Applymap executes element-wise operations whereas apply does it based on columns or rows. Here is a function that changes the background color of the max value in a column.
def color_max(s):
is_max = s == s.max()
return ['background-color: lightblue' if v else '' for v in is_max]
We just need to pass it to apply method.
df.style.apply(color_max)

We can also apply this function to rows by setting axis parameter as 1.
df.style.apply(color_max, axis=1)

Maximum value of each row is colored. They happened to be in column "A" in this case.
We can combine different style functions by chain operations.
df.style.applymap(color_negative_values).apply(color_max)

Style functions can be partially applied to a dataframe by selecting particular rows or columns using subset parameter.
df.style.apply(color_max, subset=['B','C'])

Color_max function is applied to columns "B" and "C".
In addition to customized functions, pandas have some built-in style functions that might satisfy common tasks. For instance, highlight_null function marks missing values.
df.style.highlight_null(null_color='yellow')

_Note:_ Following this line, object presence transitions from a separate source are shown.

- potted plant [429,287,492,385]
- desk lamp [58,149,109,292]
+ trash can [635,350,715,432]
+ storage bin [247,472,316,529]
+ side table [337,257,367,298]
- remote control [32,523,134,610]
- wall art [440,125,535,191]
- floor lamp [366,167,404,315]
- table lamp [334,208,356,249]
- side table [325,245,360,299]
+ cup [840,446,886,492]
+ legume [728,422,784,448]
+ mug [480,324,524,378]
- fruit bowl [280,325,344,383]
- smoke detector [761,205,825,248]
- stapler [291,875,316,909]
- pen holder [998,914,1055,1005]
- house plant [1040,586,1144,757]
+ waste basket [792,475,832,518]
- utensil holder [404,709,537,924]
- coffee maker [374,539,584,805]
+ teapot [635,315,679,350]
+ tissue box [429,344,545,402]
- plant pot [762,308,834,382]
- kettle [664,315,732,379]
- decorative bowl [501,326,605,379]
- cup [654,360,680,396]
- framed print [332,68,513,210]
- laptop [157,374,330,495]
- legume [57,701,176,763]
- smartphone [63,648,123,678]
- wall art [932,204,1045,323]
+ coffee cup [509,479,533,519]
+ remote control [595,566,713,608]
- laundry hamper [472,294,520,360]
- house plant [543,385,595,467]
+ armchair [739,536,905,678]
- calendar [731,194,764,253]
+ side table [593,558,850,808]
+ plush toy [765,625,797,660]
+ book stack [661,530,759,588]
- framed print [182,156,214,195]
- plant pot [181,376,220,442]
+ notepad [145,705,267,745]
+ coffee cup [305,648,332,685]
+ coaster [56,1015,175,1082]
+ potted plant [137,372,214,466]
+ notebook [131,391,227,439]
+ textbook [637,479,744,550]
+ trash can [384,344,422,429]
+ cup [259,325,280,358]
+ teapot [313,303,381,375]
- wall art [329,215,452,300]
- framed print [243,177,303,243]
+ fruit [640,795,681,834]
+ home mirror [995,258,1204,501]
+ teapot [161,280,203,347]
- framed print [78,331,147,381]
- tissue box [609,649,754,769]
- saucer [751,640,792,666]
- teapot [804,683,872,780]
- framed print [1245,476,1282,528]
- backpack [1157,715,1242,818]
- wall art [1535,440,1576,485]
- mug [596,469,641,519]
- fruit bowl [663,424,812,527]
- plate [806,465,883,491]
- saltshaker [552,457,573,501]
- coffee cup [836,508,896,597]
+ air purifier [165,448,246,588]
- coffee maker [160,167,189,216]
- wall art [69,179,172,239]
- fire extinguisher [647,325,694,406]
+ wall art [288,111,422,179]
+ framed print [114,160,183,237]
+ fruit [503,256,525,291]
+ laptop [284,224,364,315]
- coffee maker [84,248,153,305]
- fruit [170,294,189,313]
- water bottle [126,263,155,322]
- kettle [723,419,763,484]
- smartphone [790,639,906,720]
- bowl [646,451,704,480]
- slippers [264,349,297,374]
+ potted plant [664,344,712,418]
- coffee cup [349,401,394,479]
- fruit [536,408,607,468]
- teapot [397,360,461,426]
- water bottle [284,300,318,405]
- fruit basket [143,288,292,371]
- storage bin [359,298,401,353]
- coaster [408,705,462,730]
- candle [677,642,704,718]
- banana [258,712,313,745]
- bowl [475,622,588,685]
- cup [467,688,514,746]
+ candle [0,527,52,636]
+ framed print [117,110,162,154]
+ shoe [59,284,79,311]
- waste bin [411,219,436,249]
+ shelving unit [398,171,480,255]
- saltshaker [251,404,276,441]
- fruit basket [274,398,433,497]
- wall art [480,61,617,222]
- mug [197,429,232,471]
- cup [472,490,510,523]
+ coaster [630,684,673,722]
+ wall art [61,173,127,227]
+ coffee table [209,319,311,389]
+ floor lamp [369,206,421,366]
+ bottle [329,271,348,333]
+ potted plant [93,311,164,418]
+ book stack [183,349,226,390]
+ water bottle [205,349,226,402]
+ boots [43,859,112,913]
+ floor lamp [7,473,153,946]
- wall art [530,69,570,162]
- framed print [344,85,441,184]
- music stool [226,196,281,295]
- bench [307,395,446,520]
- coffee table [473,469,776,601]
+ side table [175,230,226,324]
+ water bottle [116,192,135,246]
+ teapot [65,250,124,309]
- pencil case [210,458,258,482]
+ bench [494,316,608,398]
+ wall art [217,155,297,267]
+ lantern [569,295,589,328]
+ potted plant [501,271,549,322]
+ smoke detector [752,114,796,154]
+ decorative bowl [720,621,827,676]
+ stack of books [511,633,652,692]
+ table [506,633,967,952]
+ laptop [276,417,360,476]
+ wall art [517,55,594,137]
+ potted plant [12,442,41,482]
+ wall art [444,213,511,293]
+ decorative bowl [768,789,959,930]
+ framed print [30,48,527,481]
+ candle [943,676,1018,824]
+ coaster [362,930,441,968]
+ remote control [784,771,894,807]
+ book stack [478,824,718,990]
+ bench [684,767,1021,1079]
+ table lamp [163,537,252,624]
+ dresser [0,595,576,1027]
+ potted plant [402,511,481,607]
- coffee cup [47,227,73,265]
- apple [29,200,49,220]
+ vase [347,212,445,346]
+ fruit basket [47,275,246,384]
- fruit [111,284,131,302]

We can change the color with null_color parameter. Another useful built-in function is background_gradient which marks cell proportional to the values with some help from seaborn.
import seaborn as sns
cm = sns.light_palette("green", as_cmap=True)
df.style.background_gradient(cmap=cm)

The bigger the value, the darker the background color. Missing values are separated from the rest.
Highlight_max and highlight_min functions mark the maximum and minimum values in a column or row like our custom color_max function.
df.style.highlight_min(color='lightgreen', axis=1)

df.style.highlight_max()

Default value of axis parameter is 0 which does column-wise operations.
Set_properties function allows to combine multiple style selections.
df.style.set_properties(**{'background-color': 'lightblue',
'color': 'black',
'border-color': 'white'})

Another highly useful function is bar which plots bars over the cells whose lenghts are proportional to the values in the cells.
df.style.bar(color='lightgreen')

By using align parameter, we can show negative and positive values with different colors.
df.style.bar(align='mid', color=['red', 'lightgreen'])

Transfering styles
The style functions we used here are pretty simple ones. However, we can also create more complex style functions that enhance the informative power of dataframes. We may want to use same styling on all the dataframes we work on. Pandas offers a way to transfer styles between dataframes.
We first save the style to a styler object.
style = df.style.applymap(color_negative_values).apply(color_max)
style

Let’s create another sample dataframe to work on.
df2 = pd.DataFrame({'col1':np.random.random(8),
'col2':np.random.randn(8),
'col3':np.random.randint(-5,5,8)})
df2

We can then create another styler object and use same styles saved in the previous styler object.
style2 = df2.style
style2.use(style.export())
style2

We have covered
- How to create custom styling functions and apply to dataframes
- How to use built-in style functions
- How to transfer styles from one styler object to another
There are other styling and formatting options available that can be accessed on the styling section of pandas user guide.
Thank you for reading. Please let me know if you have any feedback.